We have shown previously that there is an early onset of brain ageing accompanied with increased microglial activity in the hippocampus of animals lacking CB1 receptors on GABAergic neurons. This highly unexpected result led us to the hypotheses that (1) endocannabinoid system plays a role as communication channel between GABAergic neurons and microglia and (2) cannabinoid signaling between neurons and microglia is protective against age-related changes. To test these possibilities we will evaluate in a longitudinal study the age-related cognitive and histological changes in mice lacking the main endocannabinoid synthesizing enzyme diacylglycerol lipase (DAGL) alpha and beta from microglia. Our previous results also suggested that reduced signaling between microglia and GABAergic neurons upregulates microglial activity and promotes neuroinflammation in the ageing brain. Thus, we will compare the reactivity of microglia using organotypic hippocampal culture from GABA specific CB1 knockout and microglia specific DAGL alpha and DAGL beta knockout animals. We will also compare the motility and morphology of GFP-tagged microglia transplanted to the hippocampus of wild-type and GABA/CB1-/- mice with different age. Lastly, we hypothesize that disturbed endocannabinoid signalling leads to an early onset and/or exacerbated senescence associated phenotype in microglia. To test this possibility we will compare lipofuscin accumulation, dynamics of epigenetic and gene expression changes and the phenotype of the microglia cells isolated from the brain of wild-type and GABA/CB1-/- animals with different age.

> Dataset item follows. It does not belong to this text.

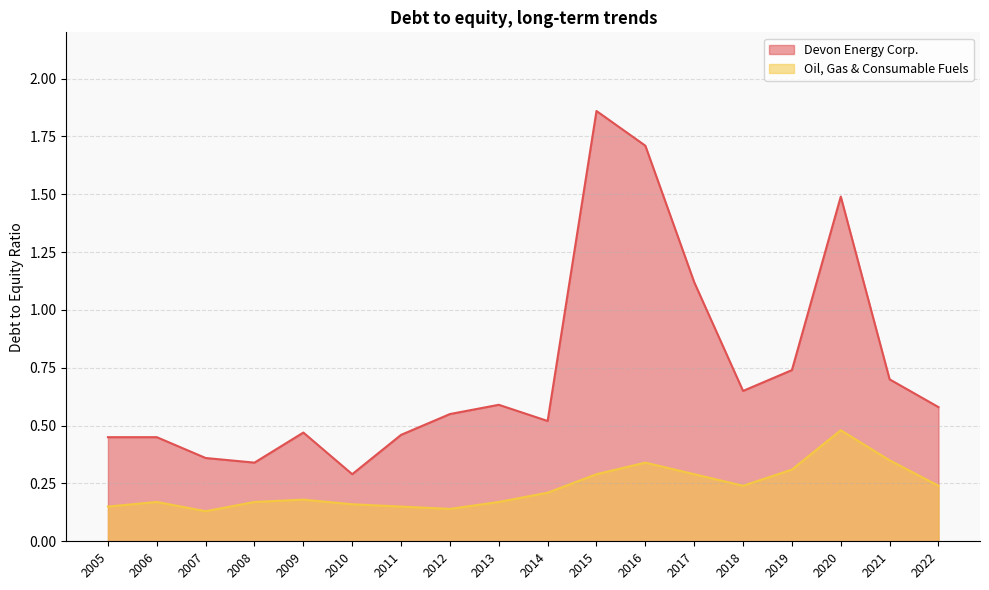

What is the maximum value for Devon Energy Corp.?

1.9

我们以前已经表明，在GABA能神经元上缺乏CB 1受体的动物的海马中，伴随着小胶质细胞活性的增加，存在脑老化的早期发作。这一非常出乎意料的结果使我们提出了以下假设：（1）内源性大麻素系统作为GABA能神经元和小胶质细胞之间的通讯通道发挥作用，以及（2）神经元和小胶质细胞之间的大麻素信号传导对年龄相关变化具有保护作用。为了测试这些可能性，我们将在一项纵向研究中评估缺乏来自小胶质细胞的主要内源性大麻素合成酶二酰甘油脂肪酶（DAGL）α和β的小鼠中与年龄相关的认知和组织学变化。我们之前的研究结果也表明，小胶质细胞和GABA能神经元之间的信号传导减少会上调小胶质细胞的活性，并促进衰老大脑中的神经炎症。因此，我们将使用来自GABA特异性CB 1敲除和小胶质细胞特异性DAGL α和DAGL β敲除动物的器官型海马培养物比较小胶质细胞的反应性。我们还将比较移植到不同年龄的野生型和GABA/CB 1-/-小鼠海马中的GFP标记的小胶质细胞的运动性和形态学。最后，我们假设，干扰内源性大麻素信号传导导致小胶质细胞中的早发性和/或加剧衰老相关表型。为了测试这种可能性，我们将比较脂褐素积累，表观遗传和基因表达变化的动力学和从不同年龄的野生型和GABA/CB 1-/-动物的脑中分离的小胶质细胞的表型。